» Supplied material:

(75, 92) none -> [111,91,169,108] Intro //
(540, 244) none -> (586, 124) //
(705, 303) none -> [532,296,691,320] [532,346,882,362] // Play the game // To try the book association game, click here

==

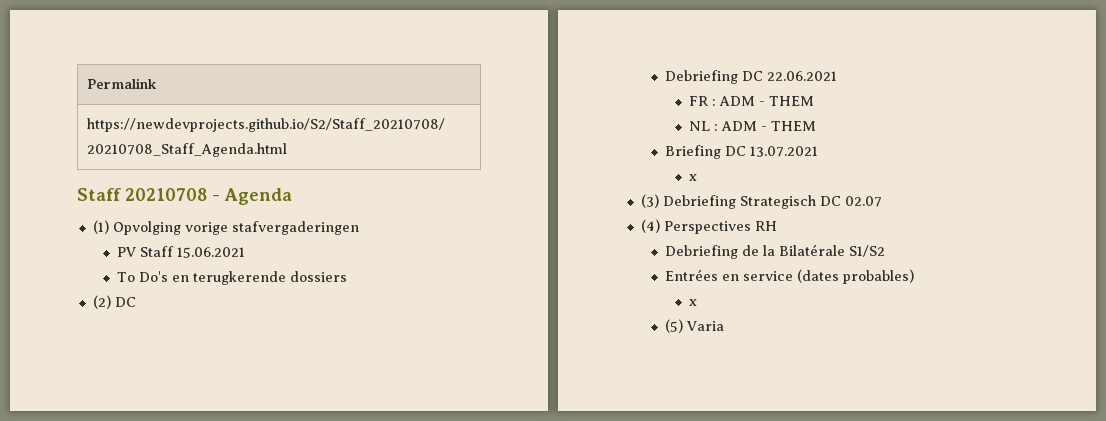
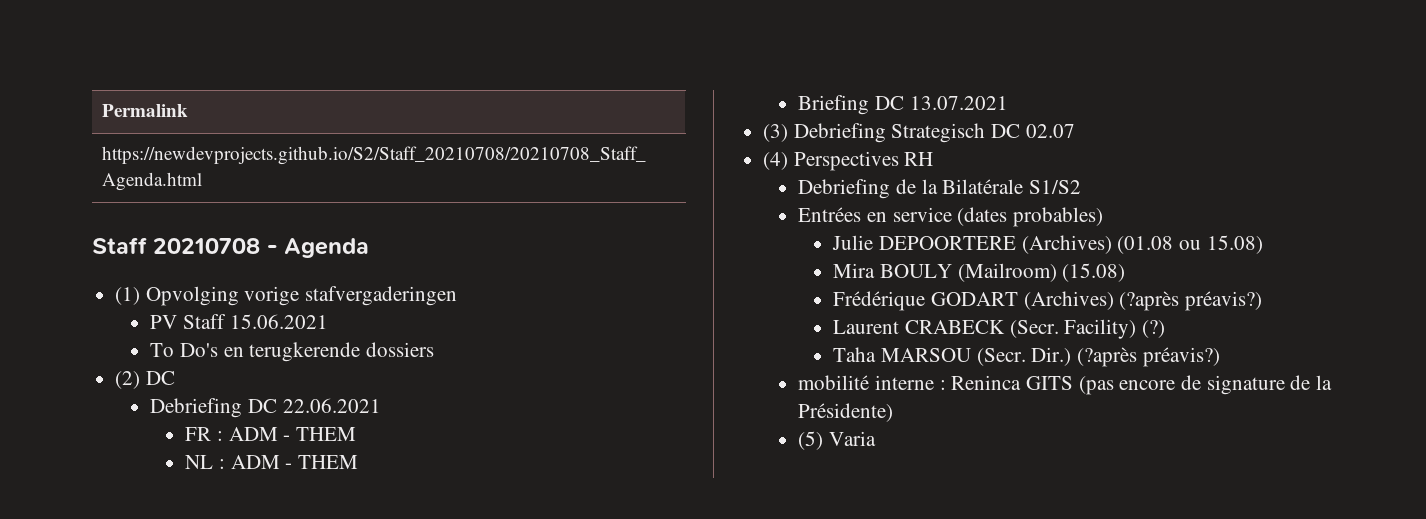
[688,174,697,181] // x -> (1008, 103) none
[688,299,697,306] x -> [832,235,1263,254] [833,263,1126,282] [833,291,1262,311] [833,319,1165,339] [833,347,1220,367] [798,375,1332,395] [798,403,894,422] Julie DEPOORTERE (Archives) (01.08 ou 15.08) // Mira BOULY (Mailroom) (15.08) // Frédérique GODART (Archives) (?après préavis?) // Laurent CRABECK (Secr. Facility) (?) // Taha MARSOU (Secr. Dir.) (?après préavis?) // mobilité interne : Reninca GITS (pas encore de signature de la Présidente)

--

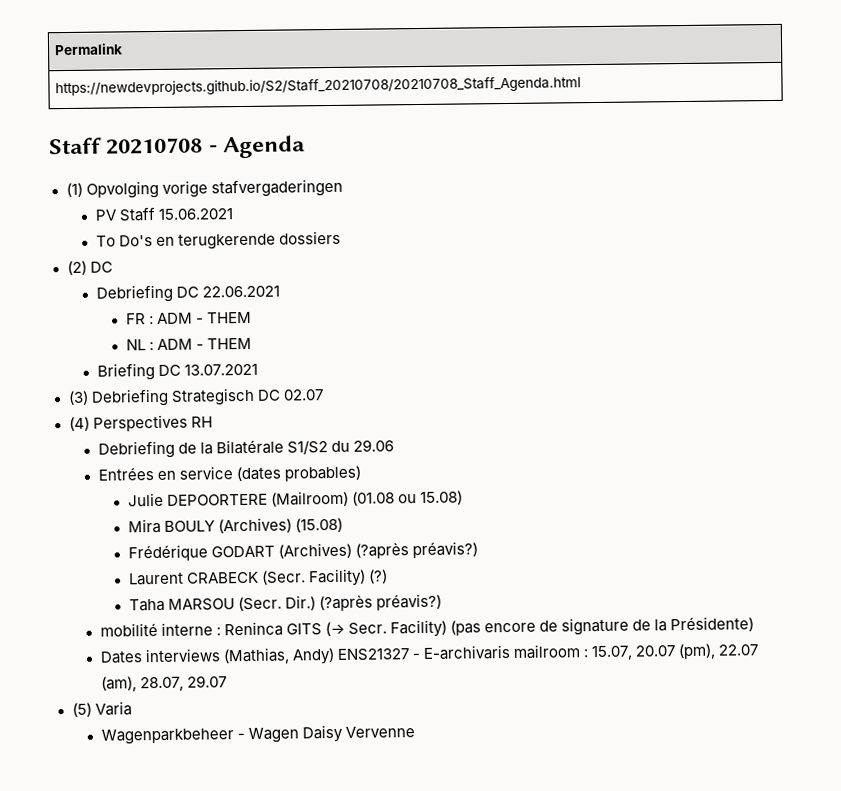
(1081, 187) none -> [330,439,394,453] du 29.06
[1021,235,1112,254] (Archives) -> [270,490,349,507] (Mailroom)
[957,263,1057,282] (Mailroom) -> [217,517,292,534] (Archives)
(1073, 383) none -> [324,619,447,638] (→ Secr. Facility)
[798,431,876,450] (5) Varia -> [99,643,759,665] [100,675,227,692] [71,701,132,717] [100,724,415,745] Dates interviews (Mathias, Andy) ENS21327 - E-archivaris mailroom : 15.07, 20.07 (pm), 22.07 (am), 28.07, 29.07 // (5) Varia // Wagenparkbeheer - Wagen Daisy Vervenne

» Task instructions: In the records above, find the line with "[957,263,1057,282] (Mailroom) ->"; write out exactly that line and each one after it, stopping after the line with "[798,431,876,450] (5) Varia".

» Completed task:
[957,263,1057,282] (Mailroom) -> [217,517,292,534] (Archives)
(1073, 383) none -> [324,619,447,638] (→ Secr. Facility)
[798,431,876,450] (5) Varia -> [99,643,759,665] [100,675,227,692] [71,701,132,717] [100,724,415,745] Dates interviews (Mathias, Andy) ENS21327 - E-archivaris mailroom : 15.07, 20.07 (pm), 22.07 (am), 28.07, 29.07 // (5) Varia // Wagenparkbeheer - Wagen Daisy Vervenne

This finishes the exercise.